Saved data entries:
|---|
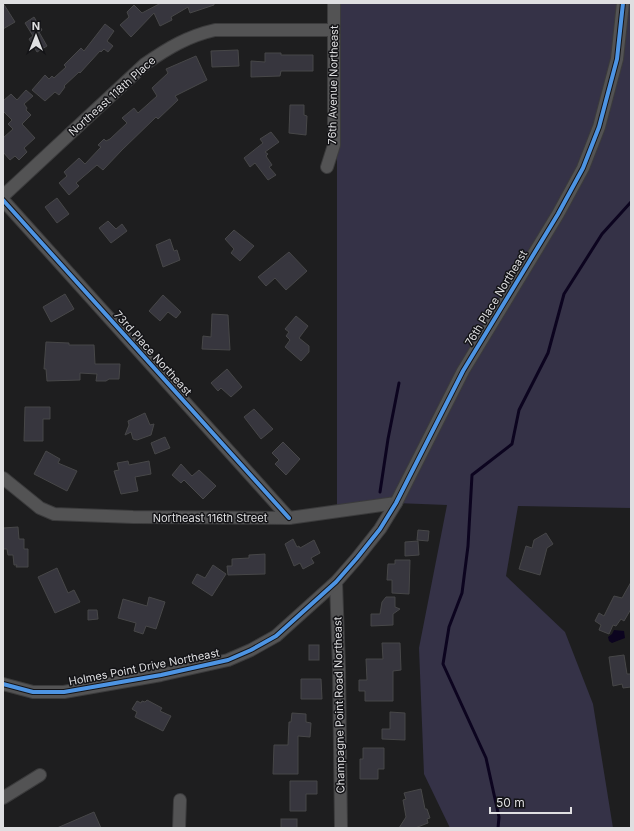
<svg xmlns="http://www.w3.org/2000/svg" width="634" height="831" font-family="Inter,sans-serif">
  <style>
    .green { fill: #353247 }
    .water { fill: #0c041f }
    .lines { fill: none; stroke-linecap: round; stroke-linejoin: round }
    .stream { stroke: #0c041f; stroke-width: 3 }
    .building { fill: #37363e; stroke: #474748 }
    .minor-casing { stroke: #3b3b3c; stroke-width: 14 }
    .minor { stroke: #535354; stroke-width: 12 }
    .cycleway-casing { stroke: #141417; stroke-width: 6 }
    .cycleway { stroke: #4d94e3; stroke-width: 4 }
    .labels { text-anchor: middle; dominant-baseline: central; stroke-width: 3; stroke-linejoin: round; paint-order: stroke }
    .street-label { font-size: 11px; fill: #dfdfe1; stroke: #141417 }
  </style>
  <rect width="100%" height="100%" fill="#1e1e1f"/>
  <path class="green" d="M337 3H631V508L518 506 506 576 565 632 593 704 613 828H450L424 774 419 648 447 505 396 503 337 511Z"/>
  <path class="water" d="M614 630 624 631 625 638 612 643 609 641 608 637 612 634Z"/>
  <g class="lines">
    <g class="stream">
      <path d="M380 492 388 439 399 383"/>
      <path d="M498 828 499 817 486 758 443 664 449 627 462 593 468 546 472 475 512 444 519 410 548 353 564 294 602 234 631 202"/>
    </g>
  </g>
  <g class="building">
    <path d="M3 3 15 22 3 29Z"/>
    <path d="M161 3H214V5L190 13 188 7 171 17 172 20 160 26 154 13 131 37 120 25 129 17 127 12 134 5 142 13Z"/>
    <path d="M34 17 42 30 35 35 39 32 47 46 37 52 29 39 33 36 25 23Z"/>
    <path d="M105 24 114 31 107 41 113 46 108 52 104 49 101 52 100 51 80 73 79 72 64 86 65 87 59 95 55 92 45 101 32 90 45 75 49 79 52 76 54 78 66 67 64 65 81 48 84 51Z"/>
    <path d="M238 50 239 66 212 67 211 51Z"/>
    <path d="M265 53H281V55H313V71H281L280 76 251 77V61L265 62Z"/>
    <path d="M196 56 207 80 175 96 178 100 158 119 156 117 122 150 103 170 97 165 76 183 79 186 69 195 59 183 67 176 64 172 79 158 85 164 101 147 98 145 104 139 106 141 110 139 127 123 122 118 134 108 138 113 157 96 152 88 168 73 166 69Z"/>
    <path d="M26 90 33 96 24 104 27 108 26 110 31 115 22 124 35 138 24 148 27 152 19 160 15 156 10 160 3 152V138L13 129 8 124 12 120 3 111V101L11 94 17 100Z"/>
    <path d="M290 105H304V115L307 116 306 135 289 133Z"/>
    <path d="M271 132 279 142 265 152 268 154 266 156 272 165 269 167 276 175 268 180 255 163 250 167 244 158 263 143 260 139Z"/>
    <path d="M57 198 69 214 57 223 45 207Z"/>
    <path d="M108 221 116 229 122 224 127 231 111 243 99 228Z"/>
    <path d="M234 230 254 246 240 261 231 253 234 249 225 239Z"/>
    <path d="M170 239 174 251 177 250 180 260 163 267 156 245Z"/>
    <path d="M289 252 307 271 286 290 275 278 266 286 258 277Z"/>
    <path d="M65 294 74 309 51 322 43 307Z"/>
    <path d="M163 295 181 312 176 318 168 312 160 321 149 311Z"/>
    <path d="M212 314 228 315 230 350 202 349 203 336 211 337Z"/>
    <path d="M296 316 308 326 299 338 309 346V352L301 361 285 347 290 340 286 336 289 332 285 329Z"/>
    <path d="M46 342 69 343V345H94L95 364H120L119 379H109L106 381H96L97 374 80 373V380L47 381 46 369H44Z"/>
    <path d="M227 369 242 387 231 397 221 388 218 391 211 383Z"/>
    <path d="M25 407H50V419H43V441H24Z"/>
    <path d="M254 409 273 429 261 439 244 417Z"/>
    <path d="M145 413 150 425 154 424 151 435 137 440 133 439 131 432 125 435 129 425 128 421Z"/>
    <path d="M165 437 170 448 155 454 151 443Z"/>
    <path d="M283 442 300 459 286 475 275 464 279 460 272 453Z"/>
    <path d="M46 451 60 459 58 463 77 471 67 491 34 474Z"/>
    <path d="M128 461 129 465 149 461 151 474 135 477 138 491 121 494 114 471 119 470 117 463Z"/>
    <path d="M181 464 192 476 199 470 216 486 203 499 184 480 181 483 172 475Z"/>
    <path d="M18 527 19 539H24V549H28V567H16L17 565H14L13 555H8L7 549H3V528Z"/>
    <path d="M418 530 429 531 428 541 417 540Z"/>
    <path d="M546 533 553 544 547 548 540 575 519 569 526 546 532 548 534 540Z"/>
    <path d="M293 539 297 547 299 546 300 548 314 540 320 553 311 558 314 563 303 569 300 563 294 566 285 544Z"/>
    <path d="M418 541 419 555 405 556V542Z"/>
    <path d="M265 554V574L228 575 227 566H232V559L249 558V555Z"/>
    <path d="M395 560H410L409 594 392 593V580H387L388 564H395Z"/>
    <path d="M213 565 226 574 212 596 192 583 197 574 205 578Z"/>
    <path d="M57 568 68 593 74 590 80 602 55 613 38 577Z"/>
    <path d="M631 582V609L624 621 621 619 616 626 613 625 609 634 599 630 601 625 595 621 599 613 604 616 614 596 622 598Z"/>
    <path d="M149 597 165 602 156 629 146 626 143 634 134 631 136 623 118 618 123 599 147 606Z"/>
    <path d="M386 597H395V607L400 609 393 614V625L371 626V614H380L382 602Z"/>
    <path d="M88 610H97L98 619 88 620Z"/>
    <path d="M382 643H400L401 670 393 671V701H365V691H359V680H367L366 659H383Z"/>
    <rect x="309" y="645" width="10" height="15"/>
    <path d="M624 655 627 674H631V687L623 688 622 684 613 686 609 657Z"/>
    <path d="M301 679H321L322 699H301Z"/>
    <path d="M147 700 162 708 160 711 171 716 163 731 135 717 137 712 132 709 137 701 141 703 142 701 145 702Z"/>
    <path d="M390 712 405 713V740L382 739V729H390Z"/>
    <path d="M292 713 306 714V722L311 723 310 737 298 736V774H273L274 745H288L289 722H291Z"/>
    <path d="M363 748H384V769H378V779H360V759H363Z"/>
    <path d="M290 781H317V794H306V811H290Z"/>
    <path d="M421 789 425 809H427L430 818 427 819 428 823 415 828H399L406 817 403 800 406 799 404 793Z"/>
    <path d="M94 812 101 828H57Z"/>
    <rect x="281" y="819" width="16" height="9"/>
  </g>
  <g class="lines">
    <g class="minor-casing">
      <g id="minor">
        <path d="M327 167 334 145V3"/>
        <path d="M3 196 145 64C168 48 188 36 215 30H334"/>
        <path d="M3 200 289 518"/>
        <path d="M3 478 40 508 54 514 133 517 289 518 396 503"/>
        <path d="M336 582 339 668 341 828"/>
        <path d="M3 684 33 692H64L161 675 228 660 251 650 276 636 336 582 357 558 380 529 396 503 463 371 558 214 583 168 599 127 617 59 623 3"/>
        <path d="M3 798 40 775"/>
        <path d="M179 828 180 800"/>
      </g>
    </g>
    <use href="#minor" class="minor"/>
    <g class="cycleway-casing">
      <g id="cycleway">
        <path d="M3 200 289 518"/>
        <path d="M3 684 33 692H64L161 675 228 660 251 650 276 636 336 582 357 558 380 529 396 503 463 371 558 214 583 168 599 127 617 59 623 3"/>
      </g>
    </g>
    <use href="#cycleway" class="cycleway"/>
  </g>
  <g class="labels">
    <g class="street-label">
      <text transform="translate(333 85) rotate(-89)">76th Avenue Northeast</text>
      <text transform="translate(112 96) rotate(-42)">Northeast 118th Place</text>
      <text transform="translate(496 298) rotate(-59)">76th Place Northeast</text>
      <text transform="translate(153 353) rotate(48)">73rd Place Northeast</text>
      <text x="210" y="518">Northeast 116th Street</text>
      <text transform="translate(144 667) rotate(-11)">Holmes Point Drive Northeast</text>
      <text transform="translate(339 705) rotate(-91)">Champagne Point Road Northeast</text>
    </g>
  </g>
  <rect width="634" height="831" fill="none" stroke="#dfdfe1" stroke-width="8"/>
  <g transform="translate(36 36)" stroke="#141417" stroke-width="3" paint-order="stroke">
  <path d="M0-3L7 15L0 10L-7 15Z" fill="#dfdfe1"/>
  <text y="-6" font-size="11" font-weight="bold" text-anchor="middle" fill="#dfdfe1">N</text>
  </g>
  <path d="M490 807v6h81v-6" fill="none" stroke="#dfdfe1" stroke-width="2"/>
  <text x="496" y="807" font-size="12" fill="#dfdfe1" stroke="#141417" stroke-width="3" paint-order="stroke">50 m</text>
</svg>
|---|
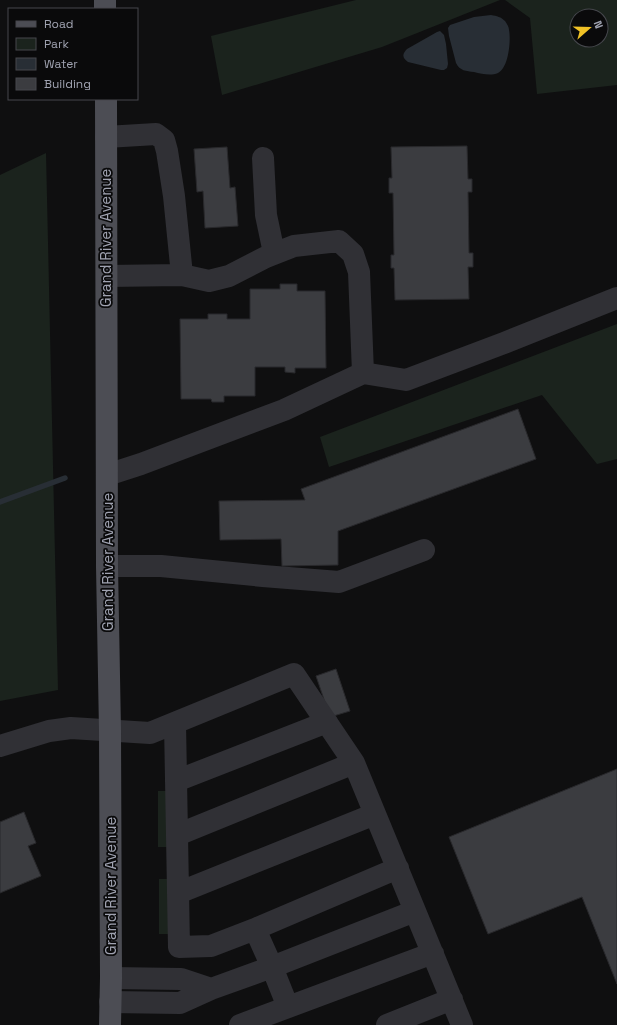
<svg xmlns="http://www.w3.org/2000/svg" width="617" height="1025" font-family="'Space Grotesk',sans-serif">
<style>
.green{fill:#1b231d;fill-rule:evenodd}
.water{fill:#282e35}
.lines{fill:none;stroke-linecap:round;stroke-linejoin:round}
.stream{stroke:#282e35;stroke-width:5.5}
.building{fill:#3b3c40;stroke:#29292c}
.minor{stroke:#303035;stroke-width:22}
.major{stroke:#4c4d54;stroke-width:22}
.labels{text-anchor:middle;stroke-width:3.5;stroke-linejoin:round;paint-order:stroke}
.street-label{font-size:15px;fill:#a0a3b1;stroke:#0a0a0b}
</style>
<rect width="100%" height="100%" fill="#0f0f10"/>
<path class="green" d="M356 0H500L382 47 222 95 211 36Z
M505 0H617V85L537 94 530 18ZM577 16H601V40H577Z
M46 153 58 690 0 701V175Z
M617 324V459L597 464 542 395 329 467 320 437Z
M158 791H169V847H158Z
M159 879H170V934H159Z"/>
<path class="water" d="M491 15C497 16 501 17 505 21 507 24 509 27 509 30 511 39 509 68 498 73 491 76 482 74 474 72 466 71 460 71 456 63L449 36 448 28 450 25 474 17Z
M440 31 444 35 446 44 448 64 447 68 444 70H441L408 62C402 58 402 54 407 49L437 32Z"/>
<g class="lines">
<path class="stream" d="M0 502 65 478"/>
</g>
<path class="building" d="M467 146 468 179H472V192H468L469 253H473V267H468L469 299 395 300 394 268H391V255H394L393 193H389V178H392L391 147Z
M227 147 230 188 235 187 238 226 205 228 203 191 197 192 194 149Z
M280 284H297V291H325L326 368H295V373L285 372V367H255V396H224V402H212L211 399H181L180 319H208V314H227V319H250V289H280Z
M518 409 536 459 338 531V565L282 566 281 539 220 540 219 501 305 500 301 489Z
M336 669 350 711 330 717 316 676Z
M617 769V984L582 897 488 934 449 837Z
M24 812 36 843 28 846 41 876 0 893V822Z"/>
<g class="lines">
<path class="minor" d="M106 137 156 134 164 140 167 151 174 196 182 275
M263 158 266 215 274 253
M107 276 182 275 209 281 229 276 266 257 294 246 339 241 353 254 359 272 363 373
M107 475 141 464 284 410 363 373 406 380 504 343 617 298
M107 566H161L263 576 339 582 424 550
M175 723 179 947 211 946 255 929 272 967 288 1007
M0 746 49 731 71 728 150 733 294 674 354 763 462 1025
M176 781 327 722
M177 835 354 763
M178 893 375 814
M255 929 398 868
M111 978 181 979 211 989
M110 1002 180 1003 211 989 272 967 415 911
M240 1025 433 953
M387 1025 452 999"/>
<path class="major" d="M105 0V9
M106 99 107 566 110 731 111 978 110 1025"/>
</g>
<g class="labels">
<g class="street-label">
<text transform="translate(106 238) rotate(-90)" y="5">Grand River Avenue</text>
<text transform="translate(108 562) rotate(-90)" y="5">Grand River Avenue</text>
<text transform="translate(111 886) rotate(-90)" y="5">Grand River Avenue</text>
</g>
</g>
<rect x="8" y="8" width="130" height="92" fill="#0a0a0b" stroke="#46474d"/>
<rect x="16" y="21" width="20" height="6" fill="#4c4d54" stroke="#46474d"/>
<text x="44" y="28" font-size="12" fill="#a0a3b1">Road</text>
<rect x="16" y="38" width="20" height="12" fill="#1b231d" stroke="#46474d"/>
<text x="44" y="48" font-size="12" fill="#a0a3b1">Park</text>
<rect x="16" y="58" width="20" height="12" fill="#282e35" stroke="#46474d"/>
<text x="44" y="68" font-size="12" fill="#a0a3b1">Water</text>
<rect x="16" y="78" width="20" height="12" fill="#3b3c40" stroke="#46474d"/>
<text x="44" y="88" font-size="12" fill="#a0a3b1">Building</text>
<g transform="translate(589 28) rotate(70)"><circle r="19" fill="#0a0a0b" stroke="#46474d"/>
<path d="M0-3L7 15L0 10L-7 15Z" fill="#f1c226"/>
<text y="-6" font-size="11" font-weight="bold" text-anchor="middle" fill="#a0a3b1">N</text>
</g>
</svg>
|---|
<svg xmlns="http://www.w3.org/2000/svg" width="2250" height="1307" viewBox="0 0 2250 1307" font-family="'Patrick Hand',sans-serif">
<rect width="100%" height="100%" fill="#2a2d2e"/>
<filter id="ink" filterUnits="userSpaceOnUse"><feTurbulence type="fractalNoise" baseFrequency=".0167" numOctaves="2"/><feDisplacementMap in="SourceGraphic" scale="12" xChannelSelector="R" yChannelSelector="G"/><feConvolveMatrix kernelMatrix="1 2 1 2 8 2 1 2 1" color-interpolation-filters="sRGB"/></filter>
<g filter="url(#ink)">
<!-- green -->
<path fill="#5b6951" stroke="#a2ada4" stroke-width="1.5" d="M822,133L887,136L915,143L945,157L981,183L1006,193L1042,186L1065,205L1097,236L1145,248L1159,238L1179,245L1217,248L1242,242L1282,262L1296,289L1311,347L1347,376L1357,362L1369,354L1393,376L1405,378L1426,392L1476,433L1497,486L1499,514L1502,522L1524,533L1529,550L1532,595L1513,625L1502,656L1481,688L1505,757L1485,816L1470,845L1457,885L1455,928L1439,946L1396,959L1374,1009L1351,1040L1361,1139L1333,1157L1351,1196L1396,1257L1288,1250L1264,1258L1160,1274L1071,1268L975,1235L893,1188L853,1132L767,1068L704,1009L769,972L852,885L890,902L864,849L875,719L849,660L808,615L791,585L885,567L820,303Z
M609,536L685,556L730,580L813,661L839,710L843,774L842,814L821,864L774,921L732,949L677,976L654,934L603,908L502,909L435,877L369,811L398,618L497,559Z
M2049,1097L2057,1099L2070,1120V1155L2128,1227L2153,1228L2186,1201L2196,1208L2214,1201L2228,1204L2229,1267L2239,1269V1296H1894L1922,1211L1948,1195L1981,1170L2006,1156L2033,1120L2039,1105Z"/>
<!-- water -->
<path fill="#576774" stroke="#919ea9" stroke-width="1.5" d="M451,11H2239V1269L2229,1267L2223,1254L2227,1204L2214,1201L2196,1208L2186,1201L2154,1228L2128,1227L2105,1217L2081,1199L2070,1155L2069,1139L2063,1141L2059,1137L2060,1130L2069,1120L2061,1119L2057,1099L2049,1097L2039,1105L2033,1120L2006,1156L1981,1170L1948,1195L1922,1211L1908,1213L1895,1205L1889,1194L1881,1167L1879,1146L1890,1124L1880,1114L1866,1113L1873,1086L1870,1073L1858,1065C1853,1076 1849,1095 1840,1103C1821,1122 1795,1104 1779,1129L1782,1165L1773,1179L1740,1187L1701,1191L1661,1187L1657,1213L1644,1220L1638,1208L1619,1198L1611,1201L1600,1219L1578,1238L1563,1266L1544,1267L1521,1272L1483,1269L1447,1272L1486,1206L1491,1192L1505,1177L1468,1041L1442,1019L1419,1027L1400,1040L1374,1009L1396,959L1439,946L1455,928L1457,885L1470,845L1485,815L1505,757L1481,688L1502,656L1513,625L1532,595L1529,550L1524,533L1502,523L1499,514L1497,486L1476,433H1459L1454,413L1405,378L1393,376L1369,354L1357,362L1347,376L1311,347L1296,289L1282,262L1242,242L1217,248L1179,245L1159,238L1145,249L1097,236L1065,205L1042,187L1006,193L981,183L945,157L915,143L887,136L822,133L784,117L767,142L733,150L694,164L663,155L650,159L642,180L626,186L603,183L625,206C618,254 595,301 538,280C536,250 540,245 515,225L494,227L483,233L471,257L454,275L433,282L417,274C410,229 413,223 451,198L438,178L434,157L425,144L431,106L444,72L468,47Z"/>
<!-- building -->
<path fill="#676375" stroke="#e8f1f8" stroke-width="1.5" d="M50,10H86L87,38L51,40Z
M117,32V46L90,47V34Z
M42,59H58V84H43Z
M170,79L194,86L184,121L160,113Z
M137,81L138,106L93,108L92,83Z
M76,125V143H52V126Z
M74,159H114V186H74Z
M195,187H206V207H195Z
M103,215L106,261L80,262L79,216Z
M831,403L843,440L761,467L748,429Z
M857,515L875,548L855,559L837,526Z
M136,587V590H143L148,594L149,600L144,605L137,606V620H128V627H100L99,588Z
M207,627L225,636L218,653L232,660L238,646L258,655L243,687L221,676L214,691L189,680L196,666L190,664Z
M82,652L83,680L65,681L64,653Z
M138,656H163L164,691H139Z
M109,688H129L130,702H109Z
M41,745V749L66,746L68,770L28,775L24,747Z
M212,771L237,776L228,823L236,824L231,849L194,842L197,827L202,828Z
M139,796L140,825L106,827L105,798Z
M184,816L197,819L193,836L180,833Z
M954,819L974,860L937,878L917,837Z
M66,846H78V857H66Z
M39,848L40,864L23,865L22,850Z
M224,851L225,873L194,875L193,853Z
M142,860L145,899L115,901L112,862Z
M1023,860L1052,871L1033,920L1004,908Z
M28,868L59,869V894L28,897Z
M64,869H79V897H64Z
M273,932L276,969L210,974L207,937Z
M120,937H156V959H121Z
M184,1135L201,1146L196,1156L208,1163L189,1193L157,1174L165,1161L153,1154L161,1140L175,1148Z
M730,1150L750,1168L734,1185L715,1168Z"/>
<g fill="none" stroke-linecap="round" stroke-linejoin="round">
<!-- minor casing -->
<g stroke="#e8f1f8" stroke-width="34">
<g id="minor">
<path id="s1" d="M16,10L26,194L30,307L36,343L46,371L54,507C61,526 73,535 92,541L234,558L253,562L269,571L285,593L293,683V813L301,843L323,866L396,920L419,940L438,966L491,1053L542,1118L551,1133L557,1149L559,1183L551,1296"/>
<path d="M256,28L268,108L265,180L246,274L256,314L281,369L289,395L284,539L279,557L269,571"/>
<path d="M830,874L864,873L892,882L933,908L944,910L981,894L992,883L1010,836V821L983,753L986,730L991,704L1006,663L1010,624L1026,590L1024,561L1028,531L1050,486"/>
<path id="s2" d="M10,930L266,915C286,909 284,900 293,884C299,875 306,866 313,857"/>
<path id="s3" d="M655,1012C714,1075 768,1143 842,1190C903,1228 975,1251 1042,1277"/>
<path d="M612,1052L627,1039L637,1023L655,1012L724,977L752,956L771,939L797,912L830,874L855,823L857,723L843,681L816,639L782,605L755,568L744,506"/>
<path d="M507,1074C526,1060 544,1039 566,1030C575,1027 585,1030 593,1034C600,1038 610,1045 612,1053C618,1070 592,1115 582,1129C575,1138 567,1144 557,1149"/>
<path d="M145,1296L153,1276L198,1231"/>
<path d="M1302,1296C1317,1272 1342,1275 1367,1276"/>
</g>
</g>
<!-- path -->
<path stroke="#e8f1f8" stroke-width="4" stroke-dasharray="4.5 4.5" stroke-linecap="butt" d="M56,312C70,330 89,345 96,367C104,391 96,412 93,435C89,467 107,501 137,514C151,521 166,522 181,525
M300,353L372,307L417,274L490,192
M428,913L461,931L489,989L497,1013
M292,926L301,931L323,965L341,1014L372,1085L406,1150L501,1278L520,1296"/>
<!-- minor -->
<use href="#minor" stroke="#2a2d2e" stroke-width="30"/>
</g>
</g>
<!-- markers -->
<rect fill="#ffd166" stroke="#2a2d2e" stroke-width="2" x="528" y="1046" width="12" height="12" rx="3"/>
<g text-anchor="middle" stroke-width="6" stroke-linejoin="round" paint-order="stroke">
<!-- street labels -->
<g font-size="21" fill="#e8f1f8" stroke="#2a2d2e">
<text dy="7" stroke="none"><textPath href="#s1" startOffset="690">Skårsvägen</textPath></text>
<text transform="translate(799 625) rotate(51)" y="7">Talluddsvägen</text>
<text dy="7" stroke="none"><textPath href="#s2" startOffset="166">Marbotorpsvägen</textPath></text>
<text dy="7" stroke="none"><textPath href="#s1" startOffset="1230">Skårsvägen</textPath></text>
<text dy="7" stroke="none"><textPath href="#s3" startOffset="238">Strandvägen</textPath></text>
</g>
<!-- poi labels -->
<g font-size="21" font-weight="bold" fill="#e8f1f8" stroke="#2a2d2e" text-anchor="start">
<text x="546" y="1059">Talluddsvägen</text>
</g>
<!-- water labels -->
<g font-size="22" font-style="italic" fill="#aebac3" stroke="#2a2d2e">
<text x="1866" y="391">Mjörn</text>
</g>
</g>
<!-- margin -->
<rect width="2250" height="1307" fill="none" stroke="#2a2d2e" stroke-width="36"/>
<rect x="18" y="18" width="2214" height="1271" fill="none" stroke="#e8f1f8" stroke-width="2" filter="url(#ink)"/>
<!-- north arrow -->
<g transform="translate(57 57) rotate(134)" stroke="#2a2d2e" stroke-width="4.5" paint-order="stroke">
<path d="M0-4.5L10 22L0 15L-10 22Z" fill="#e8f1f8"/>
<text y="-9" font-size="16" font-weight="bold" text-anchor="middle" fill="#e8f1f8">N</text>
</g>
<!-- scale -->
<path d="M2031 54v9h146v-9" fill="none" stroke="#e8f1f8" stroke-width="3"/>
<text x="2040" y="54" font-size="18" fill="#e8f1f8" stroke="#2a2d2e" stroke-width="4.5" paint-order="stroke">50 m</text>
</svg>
|---|
» **Problem**
Take exactly the lines from the one containing "M505 0H617V85L537 94" through the one containing "M111 978 181 979 211 989" in the data above, and output them with nothing added.

» **Written solution**
M505 0H617V85L537 94 530 18ZM577 16H601V40H577Z
M46 153 58 690 0 701V175Z
M617 324V459L597 464 542 395 329 467 320 437Z
M158 791H169V847H158Z
M159 879H170V934H159Z"/>
<path class="water" d="M491 15C497 16 501 17 505 21 507 24 509 27 509 30 511 39 509 68 498 73 491 76 482 74 474 72 466 71 460 71 456 63L449 36 448 28 450 25 474 17Z
M440 31 444 35 446 44 448 64 447 68 444 70H441L408 62C402 58 402 54 407 49L437 32Z"/>
<g class="lines">
<path class="stream" d="M0 502 65 478"/>
</g>
<path class="building" d="M467 146 468 179H472V192H468L469 253H473V267H468L469 299 395 300 394 268H391V255H394L393 193H389V178H392L391 147Z
M227 147 230 188 235 187 238 226 205 228 203 191 197 192 194 149Z
M280 284H297V291H325L326 368H295V373L285 372V367H255V396H224V402H212L211 399H181L180 319H208V314H227V319H250V289H280Z
M518 409 536 459 338 531V565L282 566 281 539 220 540 219 501 305 500 301 489Z
M336 669 350 711 330 717 316 676Z
M617 769V984L582 897 488 934 449 837Z
M24 812 36 843 28 846 41 876 0 893V822Z"/>
<g class="lines">
<path class="minor" d="M106 137 156 134 164 140 167 151 174 196 182 275
M263 158 266 215 274 253
M107 276 182 275 209 281 229 276 266 257 294 246 339 241 353 254 359 272 363 373
M107 475 141 464 284 410 363 373 406 380 504 343 617 298
M107 566H161L263 576 339 582 424 550
M175 723 179 947 211 946 255 929 272 967 288 1007
M0 746 49 731 71 728 150 733 294 674 354 763 462 1025
M176 781 327 722
M177 835 354 763
M178 893 375 814
M255 929 398 868
M111 978 181 979 211 989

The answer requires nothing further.